As duas personagens negras que aparecem com destaque na história (vividas por Octavia Spencer e Yvette Nicole Brown) servem de apoio aos dramas das mães protagonistas e nunca ganham sustância ou importância para além de serem auxiliares e facilitadoras narrativas. Questões relacionadas à sexualidade, como a atração que Bonnie e Christy sentem por mulheres, são vistas como motivo de piada e fetiche, provando que o machismo impregnado na mansão de Malibu de Charlie Harper e no apartamento geek de Leonard e Sheldon também se alastrou para os sets de Mom.
Ao longo de oito anos, Mom somou 13 nomeações ao Emmy, ganhando 2 vezes na categoria de Melhor Atriz Coadjuvante em Série de Comédia com Allison Janney, em 2014 e 2015. A veterana da Academia, vencedora de 7 dos 15 prêmios que concorreu, ainda conseguiu mais uma menção em Coadjuvante antes de se submeter como protagonista, indicada em 2017, 18 e agora em 21. É óbvio que suas chances de gritar tri são quase nulas.
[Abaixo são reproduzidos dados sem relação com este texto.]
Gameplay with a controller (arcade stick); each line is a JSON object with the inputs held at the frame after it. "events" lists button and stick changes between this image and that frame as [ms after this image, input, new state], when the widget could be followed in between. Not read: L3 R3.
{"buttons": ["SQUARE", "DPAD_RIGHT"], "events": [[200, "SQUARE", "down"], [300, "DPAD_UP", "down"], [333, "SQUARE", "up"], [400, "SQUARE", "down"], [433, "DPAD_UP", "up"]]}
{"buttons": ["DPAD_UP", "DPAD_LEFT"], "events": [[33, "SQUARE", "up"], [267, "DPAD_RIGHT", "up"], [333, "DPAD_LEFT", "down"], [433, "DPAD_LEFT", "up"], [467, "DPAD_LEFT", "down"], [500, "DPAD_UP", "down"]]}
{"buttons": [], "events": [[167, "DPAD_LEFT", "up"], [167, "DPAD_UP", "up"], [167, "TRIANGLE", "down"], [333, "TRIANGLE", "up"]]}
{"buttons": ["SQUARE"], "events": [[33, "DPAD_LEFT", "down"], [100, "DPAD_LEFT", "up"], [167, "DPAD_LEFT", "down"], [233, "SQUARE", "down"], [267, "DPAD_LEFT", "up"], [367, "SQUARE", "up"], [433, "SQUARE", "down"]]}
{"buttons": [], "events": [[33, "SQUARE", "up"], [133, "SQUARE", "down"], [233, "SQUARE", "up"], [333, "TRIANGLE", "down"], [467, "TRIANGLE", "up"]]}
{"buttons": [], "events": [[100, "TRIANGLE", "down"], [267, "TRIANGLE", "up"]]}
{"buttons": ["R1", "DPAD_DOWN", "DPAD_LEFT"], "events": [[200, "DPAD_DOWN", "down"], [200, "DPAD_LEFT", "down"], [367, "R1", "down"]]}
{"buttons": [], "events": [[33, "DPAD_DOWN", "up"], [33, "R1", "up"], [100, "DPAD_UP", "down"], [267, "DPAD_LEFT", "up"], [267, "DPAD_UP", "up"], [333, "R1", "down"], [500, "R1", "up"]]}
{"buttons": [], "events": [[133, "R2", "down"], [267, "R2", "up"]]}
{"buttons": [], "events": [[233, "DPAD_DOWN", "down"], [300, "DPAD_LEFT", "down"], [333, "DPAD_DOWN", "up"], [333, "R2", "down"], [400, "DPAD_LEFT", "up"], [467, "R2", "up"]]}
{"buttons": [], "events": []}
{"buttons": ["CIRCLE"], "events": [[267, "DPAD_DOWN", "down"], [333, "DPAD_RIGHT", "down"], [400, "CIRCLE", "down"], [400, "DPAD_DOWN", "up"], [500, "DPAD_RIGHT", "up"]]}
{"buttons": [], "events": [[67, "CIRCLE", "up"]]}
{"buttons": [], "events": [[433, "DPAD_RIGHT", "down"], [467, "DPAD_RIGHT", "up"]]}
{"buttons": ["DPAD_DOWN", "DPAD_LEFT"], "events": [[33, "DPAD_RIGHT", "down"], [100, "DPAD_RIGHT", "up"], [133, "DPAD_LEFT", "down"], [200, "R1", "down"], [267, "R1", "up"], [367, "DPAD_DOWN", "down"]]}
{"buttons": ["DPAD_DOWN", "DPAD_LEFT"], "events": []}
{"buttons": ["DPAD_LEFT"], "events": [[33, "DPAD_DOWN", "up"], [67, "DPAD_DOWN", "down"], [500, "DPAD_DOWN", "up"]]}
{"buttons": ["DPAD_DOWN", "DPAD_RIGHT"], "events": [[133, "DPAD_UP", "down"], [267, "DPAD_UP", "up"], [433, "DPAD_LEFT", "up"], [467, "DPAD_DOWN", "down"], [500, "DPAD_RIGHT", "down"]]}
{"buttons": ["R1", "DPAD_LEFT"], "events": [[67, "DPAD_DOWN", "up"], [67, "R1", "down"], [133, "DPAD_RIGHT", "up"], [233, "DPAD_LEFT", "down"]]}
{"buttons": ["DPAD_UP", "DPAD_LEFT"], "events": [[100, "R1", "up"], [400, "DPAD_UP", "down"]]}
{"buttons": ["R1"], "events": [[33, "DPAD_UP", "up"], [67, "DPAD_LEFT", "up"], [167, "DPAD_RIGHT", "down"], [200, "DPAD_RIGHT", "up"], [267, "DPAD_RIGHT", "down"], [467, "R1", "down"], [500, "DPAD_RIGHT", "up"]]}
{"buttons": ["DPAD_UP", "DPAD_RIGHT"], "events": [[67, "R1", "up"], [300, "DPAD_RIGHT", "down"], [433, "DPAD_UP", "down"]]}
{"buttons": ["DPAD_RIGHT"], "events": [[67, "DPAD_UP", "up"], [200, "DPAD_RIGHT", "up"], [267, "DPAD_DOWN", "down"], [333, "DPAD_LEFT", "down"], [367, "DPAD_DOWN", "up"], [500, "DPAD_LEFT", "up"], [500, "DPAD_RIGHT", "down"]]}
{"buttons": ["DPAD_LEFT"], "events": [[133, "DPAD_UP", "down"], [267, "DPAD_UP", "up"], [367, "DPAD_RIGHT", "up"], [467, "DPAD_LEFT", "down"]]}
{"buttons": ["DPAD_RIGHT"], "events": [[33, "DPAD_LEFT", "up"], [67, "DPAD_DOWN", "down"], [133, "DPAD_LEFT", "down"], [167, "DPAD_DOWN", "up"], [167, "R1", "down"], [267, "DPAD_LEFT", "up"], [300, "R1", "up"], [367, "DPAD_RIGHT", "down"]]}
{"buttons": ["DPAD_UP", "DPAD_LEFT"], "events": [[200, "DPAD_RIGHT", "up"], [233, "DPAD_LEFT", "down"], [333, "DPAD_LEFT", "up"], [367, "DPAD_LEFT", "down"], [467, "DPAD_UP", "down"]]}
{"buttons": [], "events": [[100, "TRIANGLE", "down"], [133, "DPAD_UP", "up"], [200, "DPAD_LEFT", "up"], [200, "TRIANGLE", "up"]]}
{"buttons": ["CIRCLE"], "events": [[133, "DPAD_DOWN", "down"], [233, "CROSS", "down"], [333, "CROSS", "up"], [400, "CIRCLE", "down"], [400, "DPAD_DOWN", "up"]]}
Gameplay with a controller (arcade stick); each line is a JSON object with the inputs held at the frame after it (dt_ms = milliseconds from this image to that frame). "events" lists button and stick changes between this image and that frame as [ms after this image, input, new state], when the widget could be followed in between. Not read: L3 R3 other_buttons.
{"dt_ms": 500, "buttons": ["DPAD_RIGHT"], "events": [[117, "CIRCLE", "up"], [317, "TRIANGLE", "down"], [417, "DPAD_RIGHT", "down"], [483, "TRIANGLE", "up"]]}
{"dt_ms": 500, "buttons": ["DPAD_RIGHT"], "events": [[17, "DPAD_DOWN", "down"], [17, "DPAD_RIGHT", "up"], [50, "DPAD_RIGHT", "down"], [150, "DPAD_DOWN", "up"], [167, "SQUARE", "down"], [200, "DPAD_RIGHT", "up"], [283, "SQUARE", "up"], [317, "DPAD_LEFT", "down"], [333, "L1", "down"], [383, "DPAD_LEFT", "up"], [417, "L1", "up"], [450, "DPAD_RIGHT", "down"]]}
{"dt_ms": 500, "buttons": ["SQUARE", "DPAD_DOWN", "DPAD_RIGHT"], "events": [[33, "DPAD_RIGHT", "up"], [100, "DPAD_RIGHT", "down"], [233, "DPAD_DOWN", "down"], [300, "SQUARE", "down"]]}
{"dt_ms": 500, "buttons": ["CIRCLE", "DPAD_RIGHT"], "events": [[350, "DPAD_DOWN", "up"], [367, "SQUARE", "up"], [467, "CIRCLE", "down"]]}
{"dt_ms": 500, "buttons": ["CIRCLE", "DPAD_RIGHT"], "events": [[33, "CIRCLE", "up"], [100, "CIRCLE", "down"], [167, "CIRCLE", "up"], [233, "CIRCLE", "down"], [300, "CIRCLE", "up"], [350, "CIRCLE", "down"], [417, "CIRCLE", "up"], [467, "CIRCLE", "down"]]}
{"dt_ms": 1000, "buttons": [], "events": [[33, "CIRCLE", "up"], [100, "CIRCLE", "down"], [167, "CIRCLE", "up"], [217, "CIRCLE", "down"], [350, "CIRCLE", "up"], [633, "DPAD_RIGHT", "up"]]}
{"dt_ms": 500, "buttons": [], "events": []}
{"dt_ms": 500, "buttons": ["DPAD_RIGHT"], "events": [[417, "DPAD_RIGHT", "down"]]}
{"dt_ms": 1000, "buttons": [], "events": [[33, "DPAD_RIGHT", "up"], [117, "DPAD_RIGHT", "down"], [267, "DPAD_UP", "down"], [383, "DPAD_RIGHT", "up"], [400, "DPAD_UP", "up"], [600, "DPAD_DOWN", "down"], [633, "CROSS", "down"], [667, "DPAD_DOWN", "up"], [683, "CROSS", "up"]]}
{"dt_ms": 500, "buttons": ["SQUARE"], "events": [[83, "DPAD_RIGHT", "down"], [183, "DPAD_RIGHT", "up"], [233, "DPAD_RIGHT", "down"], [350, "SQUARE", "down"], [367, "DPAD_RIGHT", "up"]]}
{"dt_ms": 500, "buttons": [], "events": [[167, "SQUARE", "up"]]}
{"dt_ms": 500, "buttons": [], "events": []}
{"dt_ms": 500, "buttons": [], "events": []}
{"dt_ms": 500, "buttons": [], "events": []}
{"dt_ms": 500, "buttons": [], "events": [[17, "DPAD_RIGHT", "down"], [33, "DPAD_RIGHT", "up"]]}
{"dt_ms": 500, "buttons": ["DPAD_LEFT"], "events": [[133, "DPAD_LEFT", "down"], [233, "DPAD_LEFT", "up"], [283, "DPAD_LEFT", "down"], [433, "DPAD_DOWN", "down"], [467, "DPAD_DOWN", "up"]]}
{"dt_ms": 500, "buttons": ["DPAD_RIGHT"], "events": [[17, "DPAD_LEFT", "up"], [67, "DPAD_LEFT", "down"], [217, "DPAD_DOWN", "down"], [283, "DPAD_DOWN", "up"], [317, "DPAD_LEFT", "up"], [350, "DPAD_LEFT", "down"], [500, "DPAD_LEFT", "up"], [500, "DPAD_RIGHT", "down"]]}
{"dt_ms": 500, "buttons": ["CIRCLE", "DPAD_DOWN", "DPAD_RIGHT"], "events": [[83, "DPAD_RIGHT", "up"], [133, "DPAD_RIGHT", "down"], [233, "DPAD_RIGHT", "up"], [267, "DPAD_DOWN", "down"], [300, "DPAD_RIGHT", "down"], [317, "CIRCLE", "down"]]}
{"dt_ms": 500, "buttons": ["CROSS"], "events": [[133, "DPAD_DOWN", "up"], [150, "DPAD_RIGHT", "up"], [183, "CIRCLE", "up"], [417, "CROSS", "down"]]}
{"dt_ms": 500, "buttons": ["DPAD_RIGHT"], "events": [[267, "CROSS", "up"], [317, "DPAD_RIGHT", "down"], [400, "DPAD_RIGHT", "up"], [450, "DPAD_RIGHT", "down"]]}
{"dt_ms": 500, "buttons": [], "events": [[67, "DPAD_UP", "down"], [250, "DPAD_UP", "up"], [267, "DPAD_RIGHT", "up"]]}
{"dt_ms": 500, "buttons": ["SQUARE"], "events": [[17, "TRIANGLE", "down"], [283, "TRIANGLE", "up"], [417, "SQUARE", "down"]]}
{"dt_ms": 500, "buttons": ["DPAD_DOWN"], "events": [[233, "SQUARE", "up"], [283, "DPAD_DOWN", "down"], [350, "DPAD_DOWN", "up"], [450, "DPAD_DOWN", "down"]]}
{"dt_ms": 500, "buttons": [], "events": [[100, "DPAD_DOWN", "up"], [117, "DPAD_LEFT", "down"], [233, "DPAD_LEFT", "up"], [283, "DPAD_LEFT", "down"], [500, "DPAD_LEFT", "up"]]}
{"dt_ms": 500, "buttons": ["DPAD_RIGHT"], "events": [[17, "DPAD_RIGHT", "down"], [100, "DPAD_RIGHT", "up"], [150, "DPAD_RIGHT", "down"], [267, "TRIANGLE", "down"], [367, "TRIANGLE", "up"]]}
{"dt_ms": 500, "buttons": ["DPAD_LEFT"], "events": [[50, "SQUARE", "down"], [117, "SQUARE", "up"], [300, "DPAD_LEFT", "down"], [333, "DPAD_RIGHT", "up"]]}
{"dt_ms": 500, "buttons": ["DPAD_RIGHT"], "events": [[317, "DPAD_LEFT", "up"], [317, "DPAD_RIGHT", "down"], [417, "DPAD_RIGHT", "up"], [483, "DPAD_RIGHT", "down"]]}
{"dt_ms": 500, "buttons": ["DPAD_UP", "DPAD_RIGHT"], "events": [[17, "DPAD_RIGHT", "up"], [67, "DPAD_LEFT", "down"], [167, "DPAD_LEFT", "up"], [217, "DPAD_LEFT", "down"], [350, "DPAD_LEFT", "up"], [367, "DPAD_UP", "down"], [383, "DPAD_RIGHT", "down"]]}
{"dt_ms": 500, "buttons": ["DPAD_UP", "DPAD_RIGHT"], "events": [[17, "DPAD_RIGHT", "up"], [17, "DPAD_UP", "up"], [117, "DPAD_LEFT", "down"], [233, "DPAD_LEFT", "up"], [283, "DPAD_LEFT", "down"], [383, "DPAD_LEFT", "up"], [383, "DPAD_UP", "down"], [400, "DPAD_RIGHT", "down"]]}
Competir com a ferocidade fresca de Jean Smart e Kaley Cuoco não é tarefa fácil, mesmo para alguém com o invejável prestígio de vencedora do Oscar por Eu, Tônia. Na 73ª edição do Emmy, Mom escolheu momentos decisivos para se enfiar na briga.
Como já virou costume com grandes comédias se despedindo (vide Modern Family e The Big Bang Theory), Melhor Direção guardou uma vaga para James Widdoes e seu Scooby-Doo Checks and Salisbury Steak, décimo sexto episódio do ano, e extremamente focado em conclusões para a porção de personagens da sitcom. Na categoria de Montagem em Série de Comédia com Múltiplas Câmeras, Joe Bella concorre pelo mesmo Scooby-Doo. Allison Janney, por sua vez, apelou e submeteu a series finale de Mom como sua fita na disputa de Melhor Atriz em Série de Comédia.
No capítulo em questão, o emotivo My Kinda People and the Big To-Do, Bonnie percebe que já sofreu tudo que tinha para sofrer e pode, depois de uma vida de percalços e punições, aproveitar a mediocridade da felicidade definitiva. Por isso, o roteiro teima em atirar-lhe pepinos escorregadios e encurralá-la em cantos pontiagudos nas diversas discussões que partilha com o marido e as amigas. Na tentativa de exaurir qualquer núcleo de teimosia e intriga, Mom se despede da TV equiparando felicidade e conclusão.
Mom acabou, que pena. Parte da jornada é o fim, mas o tchau choroso a uma série tão rica, tão inteligente e tão subestimada é mais dolorido do que deveria. O final não é triste, Mom como um todo é. O final tampouco é aguado, apressado ou mesmo “conclusivo”. Na última reunião dos Alcoólicos Anônimos que temos o prazer de participar, uma nova dinâmica de mãe e filha nasce aos moldes daquela de 2013.
Se formos viver em ciclos, que sejam, ao menos, bons ciclos. Deslizes não nos definem, erros não nos definem. Mom anota seu ponto final com a leveza de quem contou histórias humanas sem a necessidade de julgamento ou aversão, da maneira exata que uma série de comédia, que ia ao ar às quintas da CBS com o gostinho de TV aberta e aspereza clássica de uma titã chamada Allison Janney, deveria contar. Mom acabou, mas viveu o suficiente para se tornar celebrada.